Она чуть приподняла юбку и качнула ногой.

— Нравится?.. — спросила она задорно и упорхнула в переднюю.

В лифте он крепко, до писка, прижал ее и назвал сливочным зайчиком, а она шепнула:

— А к ночи ко мне?..

И так кивнула, дразня ресницами, что Карасев почувствовал себя счастливцем, что имеет такую женщину. Удачно случился тогда в Екатеринославе!

И швейцар, распахнувший парадное, и господин почтенного вида, с портфелем, и даже шофер — все смотрели, как эта зеленая женщина порхнула в автомобиль. Все дивились ее стройным ногам в тугой розоватой лайке, почти дб колен открытым зеленой юбкой, тонкой и вольной, как ночная сорочка. Ее прикрывало коротенькое манто, последней модели, прибывшее из Парижа морем; а шляпка-каскетка, с серой птичкой в полете, придавала ей очаровательный вид кузнечика-женщины, тонкой, легкой и цепкой. Она вошла в лакированный ковш машины и погрузилась по шейку, будто в теплую ванну.

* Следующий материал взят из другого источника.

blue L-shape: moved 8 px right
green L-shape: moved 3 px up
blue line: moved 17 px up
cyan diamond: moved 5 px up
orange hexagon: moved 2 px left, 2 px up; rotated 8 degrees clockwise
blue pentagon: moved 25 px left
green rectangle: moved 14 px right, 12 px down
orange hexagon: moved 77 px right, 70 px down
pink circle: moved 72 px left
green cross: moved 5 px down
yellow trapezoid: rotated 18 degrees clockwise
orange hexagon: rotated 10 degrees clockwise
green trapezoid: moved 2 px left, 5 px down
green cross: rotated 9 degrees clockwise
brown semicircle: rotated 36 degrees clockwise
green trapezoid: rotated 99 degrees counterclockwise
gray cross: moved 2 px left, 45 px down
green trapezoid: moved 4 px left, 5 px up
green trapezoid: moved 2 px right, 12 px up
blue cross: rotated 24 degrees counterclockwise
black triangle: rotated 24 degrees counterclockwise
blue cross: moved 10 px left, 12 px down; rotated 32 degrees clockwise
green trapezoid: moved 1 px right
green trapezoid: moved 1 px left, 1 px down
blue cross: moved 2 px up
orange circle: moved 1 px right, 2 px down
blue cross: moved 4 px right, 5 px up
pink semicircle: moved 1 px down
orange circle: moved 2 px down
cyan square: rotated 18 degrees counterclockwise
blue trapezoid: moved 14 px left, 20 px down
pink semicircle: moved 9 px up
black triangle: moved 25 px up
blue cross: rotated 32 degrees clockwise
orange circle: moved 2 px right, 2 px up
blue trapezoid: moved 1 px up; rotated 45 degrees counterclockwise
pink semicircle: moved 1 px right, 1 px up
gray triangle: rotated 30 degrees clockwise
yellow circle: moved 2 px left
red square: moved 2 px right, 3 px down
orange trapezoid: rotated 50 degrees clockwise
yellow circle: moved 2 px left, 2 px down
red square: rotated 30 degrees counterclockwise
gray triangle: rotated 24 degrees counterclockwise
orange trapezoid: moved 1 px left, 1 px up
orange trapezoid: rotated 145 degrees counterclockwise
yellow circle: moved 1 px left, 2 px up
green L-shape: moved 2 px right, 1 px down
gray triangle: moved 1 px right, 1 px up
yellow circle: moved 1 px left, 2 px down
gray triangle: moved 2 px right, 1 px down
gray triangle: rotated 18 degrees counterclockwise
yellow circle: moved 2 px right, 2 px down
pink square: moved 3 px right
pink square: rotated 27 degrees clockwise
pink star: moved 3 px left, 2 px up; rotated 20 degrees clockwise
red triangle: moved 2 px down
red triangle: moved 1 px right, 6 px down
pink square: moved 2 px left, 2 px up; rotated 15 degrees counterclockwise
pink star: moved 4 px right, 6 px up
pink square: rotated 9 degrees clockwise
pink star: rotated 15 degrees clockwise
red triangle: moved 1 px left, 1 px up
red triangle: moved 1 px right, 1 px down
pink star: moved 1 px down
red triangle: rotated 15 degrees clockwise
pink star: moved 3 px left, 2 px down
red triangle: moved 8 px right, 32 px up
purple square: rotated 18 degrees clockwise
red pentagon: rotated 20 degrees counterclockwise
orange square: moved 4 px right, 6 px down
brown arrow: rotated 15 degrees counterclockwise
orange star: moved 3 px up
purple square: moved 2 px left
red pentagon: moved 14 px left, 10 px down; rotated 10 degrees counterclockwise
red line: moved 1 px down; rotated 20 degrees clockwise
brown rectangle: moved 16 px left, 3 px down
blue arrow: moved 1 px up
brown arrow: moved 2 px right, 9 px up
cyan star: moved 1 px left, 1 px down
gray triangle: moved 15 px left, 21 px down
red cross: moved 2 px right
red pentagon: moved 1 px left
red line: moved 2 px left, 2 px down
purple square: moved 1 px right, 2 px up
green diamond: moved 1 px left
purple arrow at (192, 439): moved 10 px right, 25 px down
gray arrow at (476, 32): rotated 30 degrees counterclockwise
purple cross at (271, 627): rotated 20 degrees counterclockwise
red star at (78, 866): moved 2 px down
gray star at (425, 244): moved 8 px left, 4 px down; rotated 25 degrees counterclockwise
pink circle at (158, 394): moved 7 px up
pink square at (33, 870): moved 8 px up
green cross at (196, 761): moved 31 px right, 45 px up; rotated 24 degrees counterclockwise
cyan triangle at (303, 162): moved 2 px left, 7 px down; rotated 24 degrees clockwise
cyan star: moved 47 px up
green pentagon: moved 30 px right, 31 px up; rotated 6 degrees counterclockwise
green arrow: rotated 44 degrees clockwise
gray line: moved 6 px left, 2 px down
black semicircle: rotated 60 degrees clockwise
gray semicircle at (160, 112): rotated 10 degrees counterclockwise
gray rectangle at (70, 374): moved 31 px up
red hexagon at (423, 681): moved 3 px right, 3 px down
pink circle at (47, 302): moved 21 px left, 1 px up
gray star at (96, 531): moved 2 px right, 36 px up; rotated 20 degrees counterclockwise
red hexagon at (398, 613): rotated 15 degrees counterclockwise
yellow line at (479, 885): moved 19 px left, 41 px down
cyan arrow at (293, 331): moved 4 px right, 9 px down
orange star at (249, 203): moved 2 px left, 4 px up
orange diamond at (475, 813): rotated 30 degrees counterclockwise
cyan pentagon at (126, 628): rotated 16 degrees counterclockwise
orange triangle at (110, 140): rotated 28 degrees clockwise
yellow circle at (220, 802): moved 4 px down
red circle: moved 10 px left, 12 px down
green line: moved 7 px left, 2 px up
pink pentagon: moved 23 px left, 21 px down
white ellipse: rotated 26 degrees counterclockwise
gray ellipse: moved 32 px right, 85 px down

Грузно опустился к ней Карасев.

— Сейчас половина третьего, — сказал он шоферу. — К семи чтобы на заводе.

III

По дороге они захватили «компактный дорожный завтрак», тростниковый баульчик в ремнях, изобретение Карасева, которым он так гордился. Тут было легкое и питательное, на полсотни, перенятое от англичанина Куста вместе со словом «брефест», которое Карасев насмешливо переделал в «брей-хвост».

Вынесло на шоссе — и открылся синий простор в позолоте первых осенних дней, в свежем ветре. Солнцем слепило с прудков и луж;, радовало красной тряпкой на прясле, золотой березкой на бугорке, новой зеленой крышей. Швыряло в лицо дымком, прелью подбежавшей к дороге рощи; то вдруг охватывало весной, слабым запахом первой луговой травки с солнечного откоса, то полыхало душно тяжким жаром машины. Машина пела. Под кулаками настороженного шофера мягко заносилась она на заворотах, рокотала по мостикам, выбрасывая из-под колес пожранное пространство. Далеко выщелкивала, словно из пистолета, кремни, жвакала в редких лужах, секла их, как бичами, сверлила рвущуюся к ней даль, раз и раз отшвыривая камни-версты, тревожа дремлющие деревни, взметая стайки грачей.

— Ах! — крикнула задохнувшаяся в бешеном лете Зойка.

— Ходу! — заревел Карасев, перегнулся к бурому затылку шофера и поднял щиток от ветра.

Вытолкнуло броском, и теперь новая песня сверлила воздух. И уже не разобрать было, столб ли летит, дерево ли, или перила моста. Подымались из-за бугров столбы и проваливались назад, наплывали золотые рощи и бежали, как сумасшедшие, чтобы сгинуть. Мигали искорками оконца, чернели шапки, — стога ли, избы ли, — не видать.